**Written task**
Starting at the line with "X015838Y029552D03*" and going on through the line with "X006023Y015852D03*", reproduce each line in the records below exactly and nothing more.

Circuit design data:
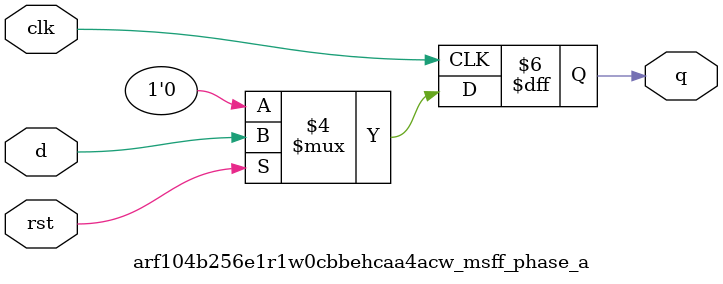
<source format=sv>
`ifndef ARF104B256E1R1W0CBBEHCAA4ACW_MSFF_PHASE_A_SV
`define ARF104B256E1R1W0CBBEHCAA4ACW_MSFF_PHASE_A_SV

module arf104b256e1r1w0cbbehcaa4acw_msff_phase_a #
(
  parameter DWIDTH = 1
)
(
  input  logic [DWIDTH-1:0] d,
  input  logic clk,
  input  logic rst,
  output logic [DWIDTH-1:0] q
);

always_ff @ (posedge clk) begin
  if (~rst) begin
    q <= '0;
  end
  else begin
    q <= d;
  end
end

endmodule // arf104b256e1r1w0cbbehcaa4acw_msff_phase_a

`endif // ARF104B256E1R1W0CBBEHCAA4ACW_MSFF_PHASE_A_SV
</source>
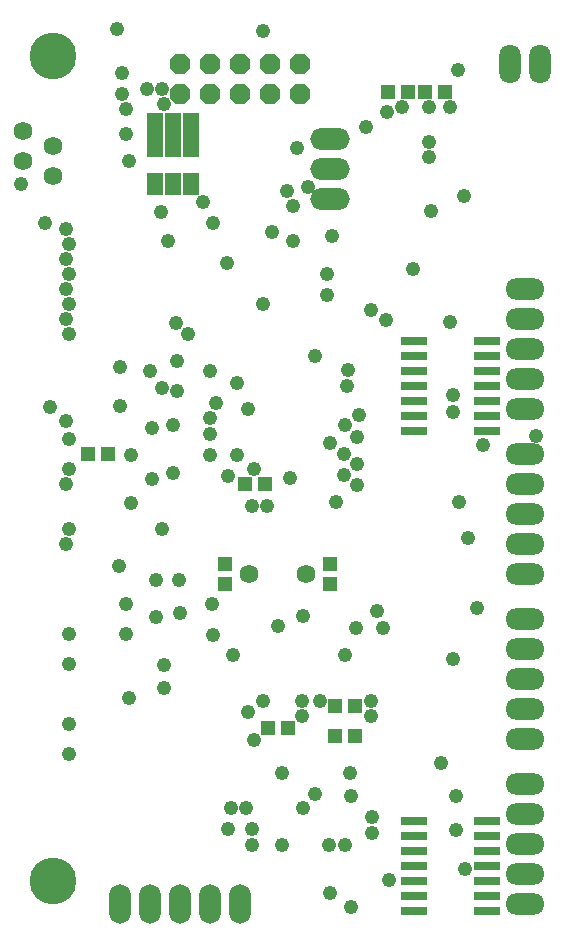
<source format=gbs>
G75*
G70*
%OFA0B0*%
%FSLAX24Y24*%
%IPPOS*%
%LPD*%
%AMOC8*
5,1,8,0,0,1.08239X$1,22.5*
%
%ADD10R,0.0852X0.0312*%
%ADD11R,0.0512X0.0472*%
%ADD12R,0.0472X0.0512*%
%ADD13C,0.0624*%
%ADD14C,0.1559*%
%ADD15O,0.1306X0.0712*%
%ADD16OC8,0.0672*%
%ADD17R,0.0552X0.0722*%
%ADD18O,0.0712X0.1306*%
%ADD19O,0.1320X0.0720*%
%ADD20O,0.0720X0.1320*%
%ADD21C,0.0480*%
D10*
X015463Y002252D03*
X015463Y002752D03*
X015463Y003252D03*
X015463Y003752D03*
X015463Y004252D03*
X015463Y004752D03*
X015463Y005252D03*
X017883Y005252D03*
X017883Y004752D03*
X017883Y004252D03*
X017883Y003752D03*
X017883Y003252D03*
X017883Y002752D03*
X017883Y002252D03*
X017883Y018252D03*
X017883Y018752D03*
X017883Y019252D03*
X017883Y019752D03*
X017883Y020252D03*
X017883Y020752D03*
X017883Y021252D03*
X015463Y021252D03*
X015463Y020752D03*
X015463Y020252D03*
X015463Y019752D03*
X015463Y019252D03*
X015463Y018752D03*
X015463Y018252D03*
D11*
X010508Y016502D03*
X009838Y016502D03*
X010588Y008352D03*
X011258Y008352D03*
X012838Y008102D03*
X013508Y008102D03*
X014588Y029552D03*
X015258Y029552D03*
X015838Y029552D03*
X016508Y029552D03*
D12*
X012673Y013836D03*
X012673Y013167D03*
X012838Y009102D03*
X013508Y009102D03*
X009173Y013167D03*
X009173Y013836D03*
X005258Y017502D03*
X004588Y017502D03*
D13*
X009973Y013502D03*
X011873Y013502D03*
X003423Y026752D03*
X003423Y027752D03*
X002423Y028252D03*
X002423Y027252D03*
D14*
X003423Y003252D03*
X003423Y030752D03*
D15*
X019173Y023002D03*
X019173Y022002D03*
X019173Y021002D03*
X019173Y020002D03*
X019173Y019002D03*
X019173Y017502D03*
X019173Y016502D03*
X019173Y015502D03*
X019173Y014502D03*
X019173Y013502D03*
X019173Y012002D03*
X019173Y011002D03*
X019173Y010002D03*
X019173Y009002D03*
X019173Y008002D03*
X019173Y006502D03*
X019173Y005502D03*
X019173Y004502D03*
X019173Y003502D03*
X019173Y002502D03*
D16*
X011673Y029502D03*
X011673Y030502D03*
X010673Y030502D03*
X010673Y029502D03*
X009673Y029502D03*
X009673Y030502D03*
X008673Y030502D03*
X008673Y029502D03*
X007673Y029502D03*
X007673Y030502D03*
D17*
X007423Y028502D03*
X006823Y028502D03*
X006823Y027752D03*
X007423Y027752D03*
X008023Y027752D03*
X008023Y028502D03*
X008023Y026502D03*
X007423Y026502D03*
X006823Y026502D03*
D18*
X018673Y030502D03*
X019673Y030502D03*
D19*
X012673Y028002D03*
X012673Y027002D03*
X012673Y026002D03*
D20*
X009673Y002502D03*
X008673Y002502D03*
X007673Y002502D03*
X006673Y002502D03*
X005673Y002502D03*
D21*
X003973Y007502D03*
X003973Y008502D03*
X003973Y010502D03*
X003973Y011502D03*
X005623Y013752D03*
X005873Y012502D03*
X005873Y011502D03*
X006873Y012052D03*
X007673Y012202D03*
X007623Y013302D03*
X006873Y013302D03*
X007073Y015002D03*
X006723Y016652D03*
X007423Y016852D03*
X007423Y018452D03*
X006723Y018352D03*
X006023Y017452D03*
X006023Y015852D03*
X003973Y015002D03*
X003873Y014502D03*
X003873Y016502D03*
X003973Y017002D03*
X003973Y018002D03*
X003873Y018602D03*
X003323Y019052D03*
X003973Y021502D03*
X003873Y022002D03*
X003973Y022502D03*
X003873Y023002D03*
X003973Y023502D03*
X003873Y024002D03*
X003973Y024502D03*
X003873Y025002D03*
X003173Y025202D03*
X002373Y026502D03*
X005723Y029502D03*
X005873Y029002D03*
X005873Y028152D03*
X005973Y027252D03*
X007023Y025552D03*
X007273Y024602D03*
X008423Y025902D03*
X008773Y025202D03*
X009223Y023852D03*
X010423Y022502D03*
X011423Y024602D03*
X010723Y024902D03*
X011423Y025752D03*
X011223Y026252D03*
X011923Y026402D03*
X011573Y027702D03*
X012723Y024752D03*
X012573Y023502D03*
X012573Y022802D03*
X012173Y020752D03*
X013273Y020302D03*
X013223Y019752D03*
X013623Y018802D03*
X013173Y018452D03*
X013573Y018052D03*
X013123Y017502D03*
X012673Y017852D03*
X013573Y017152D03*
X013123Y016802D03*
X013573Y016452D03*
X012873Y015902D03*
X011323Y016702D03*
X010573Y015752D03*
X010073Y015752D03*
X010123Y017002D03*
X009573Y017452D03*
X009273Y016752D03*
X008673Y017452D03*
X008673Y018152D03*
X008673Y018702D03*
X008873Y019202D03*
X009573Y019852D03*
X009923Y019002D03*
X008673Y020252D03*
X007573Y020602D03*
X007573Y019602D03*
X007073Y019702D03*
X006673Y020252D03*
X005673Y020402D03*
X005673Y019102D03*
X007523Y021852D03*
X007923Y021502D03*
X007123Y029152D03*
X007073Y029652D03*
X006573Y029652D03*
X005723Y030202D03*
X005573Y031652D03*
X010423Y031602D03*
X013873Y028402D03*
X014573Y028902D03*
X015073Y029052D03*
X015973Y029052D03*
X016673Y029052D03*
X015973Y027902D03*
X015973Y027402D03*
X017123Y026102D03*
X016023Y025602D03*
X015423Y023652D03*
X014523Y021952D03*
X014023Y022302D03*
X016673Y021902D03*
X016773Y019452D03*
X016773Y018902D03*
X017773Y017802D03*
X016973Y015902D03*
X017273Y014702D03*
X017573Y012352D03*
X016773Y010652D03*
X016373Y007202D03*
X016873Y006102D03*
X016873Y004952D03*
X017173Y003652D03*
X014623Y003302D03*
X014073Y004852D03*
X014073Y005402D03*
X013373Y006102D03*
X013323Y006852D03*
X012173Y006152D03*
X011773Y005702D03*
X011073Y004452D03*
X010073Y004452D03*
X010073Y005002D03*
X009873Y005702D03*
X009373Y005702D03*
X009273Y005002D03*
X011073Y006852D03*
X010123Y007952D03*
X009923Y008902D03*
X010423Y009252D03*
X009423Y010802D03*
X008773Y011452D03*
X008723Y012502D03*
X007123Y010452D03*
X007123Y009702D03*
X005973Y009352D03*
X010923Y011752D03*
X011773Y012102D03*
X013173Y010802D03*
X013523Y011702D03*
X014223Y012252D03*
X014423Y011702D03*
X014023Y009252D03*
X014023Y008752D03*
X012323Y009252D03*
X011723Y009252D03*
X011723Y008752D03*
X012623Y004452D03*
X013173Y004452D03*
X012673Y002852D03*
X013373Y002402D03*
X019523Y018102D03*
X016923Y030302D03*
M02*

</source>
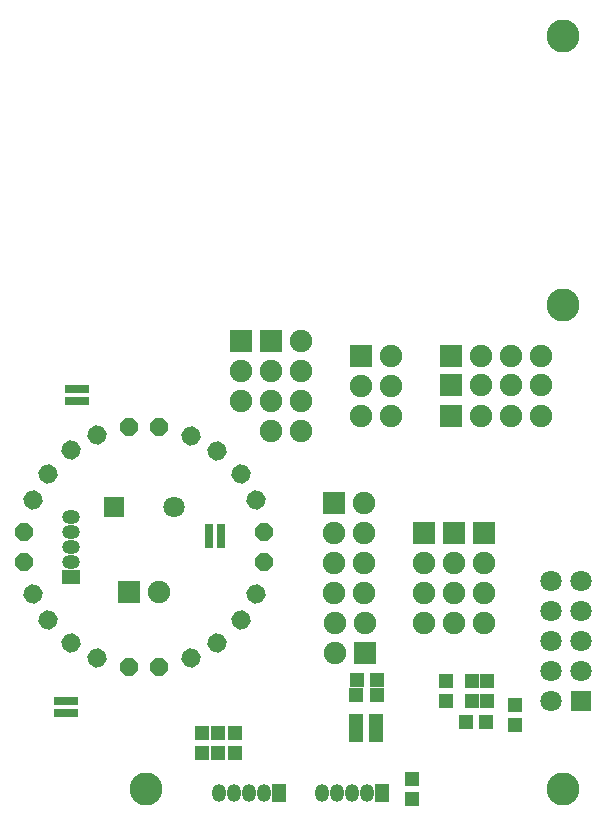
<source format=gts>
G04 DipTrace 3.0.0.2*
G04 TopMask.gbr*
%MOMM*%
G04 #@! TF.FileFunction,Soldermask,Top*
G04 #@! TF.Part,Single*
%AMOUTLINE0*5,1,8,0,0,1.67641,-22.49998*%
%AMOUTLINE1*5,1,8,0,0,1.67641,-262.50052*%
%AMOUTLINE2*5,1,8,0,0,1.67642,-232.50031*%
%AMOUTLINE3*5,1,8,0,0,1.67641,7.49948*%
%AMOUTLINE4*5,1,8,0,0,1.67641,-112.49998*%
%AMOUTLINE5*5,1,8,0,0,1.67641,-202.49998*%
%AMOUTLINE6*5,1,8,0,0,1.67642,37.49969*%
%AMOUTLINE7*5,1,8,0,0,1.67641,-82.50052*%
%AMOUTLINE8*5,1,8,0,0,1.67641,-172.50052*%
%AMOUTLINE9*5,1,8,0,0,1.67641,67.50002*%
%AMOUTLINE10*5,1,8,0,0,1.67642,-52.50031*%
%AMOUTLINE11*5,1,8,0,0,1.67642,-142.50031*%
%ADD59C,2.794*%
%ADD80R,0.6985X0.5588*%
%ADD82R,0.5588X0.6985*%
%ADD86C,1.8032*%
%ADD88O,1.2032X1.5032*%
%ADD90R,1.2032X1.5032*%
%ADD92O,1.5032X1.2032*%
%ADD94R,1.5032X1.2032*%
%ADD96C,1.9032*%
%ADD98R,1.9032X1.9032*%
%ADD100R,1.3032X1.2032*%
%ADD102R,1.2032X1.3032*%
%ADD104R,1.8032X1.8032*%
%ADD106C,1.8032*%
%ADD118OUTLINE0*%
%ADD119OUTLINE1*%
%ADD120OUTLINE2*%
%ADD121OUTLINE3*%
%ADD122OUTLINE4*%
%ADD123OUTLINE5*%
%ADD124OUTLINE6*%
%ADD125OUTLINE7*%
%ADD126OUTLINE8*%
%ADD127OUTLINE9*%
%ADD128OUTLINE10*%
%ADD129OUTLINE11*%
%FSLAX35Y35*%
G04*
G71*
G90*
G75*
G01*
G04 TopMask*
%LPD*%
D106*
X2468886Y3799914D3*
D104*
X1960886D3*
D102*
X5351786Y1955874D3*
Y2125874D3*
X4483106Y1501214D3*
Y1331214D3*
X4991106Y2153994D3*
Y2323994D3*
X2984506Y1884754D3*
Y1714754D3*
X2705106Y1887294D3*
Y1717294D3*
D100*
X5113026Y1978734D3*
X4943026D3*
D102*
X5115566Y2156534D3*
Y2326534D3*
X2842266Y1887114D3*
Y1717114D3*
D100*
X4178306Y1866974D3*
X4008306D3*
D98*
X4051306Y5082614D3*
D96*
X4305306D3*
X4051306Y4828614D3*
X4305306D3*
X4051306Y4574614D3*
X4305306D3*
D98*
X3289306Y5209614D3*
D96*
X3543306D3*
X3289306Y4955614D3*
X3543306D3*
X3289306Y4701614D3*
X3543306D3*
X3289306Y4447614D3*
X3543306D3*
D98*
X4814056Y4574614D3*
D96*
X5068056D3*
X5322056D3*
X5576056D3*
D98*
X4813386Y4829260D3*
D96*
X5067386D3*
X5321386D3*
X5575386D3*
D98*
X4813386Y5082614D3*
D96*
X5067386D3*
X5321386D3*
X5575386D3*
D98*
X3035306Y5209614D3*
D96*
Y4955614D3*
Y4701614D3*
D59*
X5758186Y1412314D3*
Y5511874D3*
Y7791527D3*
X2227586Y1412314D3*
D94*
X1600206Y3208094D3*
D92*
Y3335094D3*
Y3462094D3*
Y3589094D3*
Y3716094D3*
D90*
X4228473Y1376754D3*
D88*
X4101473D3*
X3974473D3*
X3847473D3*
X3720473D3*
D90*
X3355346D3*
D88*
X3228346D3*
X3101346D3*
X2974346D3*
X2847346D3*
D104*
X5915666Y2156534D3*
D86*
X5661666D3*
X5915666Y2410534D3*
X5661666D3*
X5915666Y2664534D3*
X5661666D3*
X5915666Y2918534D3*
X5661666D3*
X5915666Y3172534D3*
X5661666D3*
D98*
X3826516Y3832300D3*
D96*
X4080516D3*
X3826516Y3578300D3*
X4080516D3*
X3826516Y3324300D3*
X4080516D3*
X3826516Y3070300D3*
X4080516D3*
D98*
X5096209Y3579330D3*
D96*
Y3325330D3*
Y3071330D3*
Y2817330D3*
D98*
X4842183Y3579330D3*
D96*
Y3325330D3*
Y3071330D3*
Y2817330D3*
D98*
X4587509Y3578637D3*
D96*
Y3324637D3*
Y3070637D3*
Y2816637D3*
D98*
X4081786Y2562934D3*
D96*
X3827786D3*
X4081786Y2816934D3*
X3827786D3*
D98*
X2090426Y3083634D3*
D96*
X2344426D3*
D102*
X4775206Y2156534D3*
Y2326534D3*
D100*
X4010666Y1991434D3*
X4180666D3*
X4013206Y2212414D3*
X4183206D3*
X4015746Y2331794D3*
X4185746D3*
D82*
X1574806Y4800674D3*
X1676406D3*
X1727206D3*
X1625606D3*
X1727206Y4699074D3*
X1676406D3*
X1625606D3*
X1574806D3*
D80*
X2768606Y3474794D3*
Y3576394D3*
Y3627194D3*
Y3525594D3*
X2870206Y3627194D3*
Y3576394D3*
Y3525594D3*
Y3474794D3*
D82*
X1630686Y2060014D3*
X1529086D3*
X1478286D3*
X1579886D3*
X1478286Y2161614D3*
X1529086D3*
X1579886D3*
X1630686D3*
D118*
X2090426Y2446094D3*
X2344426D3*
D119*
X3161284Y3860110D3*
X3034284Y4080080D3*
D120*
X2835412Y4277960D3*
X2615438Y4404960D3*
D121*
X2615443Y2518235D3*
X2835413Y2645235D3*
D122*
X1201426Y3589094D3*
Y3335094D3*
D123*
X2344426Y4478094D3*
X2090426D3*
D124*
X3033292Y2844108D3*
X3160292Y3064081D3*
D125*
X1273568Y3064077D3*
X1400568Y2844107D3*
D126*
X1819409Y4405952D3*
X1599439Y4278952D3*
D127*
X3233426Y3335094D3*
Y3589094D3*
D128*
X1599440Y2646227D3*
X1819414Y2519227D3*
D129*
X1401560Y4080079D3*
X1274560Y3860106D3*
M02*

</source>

**Answer space**
X015838Y029552D03*
X016508Y029552D03*
D12*
X012673Y013836D03*
X012673Y013167D03*
X012838Y009102D03*
X013508Y009102D03*
X009173Y013167D03*
X009173Y013836D03*
X005258Y017502D03*
X004588Y017502D03*
D13*
X009973Y013502D03*
X011873Y013502D03*
X003423Y026752D03*
X003423Y027752D03*
X002423Y028252D03*
X002423Y027252D03*
D14*
X003423Y003252D03*
X003423Y030752D03*
D15*
X019173Y023002D03*
X019173Y022002D03*
X019173Y021002D03*
X019173Y020002D03*
X019173Y019002D03*
X019173Y017502D03*
X019173Y016502D03*
X019173Y015502D03*
X019173Y014502D03*
X019173Y013502D03*
X019173Y012002D03*
X019173Y011002D03*
X019173Y010002D03*
X019173Y009002D03*
X019173Y008002D03*
X019173Y006502D03*
X019173Y005502D03*
X019173Y004502D03*
X019173Y003502D03*
X019173Y002502D03*
D16*
X011673Y029502D03*
X011673Y030502D03*
X010673Y030502D03*
X010673Y029502D03*
X009673Y029502D03*
X009673Y030502D03*
X008673Y030502D03*
X008673Y029502D03*
X007673Y029502D03*
X007673Y030502D03*
D17*
X007423Y028502D03*
X006823Y028502D03*
X006823Y027752D03*
X007423Y027752D03*
X008023Y027752D03*
X008023Y028502D03*
X008023Y026502D03*
X007423Y026502D03*
X006823Y026502D03*
D18*
X018673Y030502D03*
X019673Y030502D03*
D19*
X012673Y028002D03*
X012673Y027002D03*
X012673Y026002D03*
D20*
X009673Y002502D03*
X008673Y002502D03*
X007673Y002502D03*
X006673Y002502D03*
X005673Y002502D03*
D21*
X003973Y007502D03*
X003973Y008502D03*
X003973Y010502D03*
X003973Y011502D03*
X005623Y013752D03*
X005873Y012502D03*
X005873Y011502D03*
X006873Y012052D03*
X007673Y012202D03*
X007623Y013302D03*
X006873Y013302D03*
X007073Y015002D03*
X006723Y016652D03*
X007423Y016852D03*
X007423Y018452D03*
X006723Y018352D03*
X006023Y017452D03*
X006023Y015852D03*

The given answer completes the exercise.